Kadının İşgali Toplumun İşgalidir
“İşgalci karakterini kadınların bedenlerine, ruhlarına, duygularına, bilinçlerine ve ütopyalarına kadar indirgemiştir. Kadının işgali toplumun işgalidir. Kadının köleliği, toplumun köleliğidir. Kadının iradesizleştirilmesi toplumun iradesizleştirilmesidir.”

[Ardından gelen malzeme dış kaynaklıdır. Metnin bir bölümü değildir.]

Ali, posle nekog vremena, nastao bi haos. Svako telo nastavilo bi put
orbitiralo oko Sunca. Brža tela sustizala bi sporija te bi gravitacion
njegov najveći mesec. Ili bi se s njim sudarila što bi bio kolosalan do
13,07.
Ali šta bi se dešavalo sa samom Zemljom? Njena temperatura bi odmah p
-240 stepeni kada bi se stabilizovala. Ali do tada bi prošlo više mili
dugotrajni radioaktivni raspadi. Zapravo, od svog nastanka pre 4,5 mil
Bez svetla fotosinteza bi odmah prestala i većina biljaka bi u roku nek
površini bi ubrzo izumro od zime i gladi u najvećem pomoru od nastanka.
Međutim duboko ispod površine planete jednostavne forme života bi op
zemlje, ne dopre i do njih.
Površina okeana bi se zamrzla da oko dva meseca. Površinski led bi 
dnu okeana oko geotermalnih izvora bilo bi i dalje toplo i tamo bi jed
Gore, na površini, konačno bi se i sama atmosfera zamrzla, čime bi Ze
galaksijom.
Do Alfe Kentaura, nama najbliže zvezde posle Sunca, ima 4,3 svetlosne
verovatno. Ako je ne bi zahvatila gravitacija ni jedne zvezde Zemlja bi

21. yüzyılın kadın yüzyılı olduğu, tüm dünyada olduğu gibi Kürdistan’da da Kürt kadınların bu çağın öncüleridir. Özgür Kadın Hareketin öncülüğünde tüm kadınların ortak mücadeleleri sonucu ortaya çıkardığı demokratik kadın konfederalizmi, öz savunma ve kadın kurtuluş ideolojisi gibi alternatif model ve düşüncelerin Kürt kadınlarını her zamankinden daha fazla görünür kıldığı için hedef haline geliyor bunun için özgür yaşamın kadın açısından tek alternatif olduğunu söyleyebiliriz. Ama bu alternatifi ete kemiğe büründürme ve sistem olarak inşasına soyunmak bir görev. Tüm kadınların önünde duran bir görev bu. Bunun için egemen erkek zihniyetinin kadına sunduğu alternatiflere karşı koyma cesareti ve kadına biçilen rollere karşı çıkma, tüm kadınların ortak mücadelesi, radikal bir örgütlenme ve eylemlilik sahibi olmak gerekli.
Peki Ne Yapılmalı?
Bunun için egemen erkek zihniyetinin kadına sunduğu alternatiflere karşı koyma cesareti ve kadına biçilen rollere karşı çıkma, tüm kadınların ortak mücadelesi, radikal bir örgütlenme ve eylemlilik sahibi olmak gerekli. Öz savunmanın ve kadın konfederalizminin gelişmesi için güçlü derneklere sahip olması gerekir. Her alanda bulunan kadınların ortak bir şekilde örgütlülük çerçevesinde hamlelere yönelmeleri gerekir. Her bir mahallede bulunan ortak kadın dayanışma evleri kurulursa yada varsa bunların daha da geliştirilmesi kadına yönelik şiddetinde azalma olacaktır. Kadınların erkeği alt etmesi için ilk önce kendilerini eğitmeleri gerekir. Bu yüzden kadına özgün eğitim alanlarına daha çok yön verilmesi gerekilir. TJA’nın Van’da başlatmış olduğu “Em Xwe Diparezin” (Kendimizi Savunuyoruz) kampanyası adı altında mahalle mahalle ,sokak sokak kadınlarla buluşup kendilerinin şiddete ,tecavüze ,intiharlara karşı mücadelelerini yükseltip ve öz savunmalarını nasıl geliştirmeleri hakkında mesajlar veriliyor. Bu kampanyanın bütün alanlarda geliştirmesi kadına büyük bir umut ışığı olacaktır.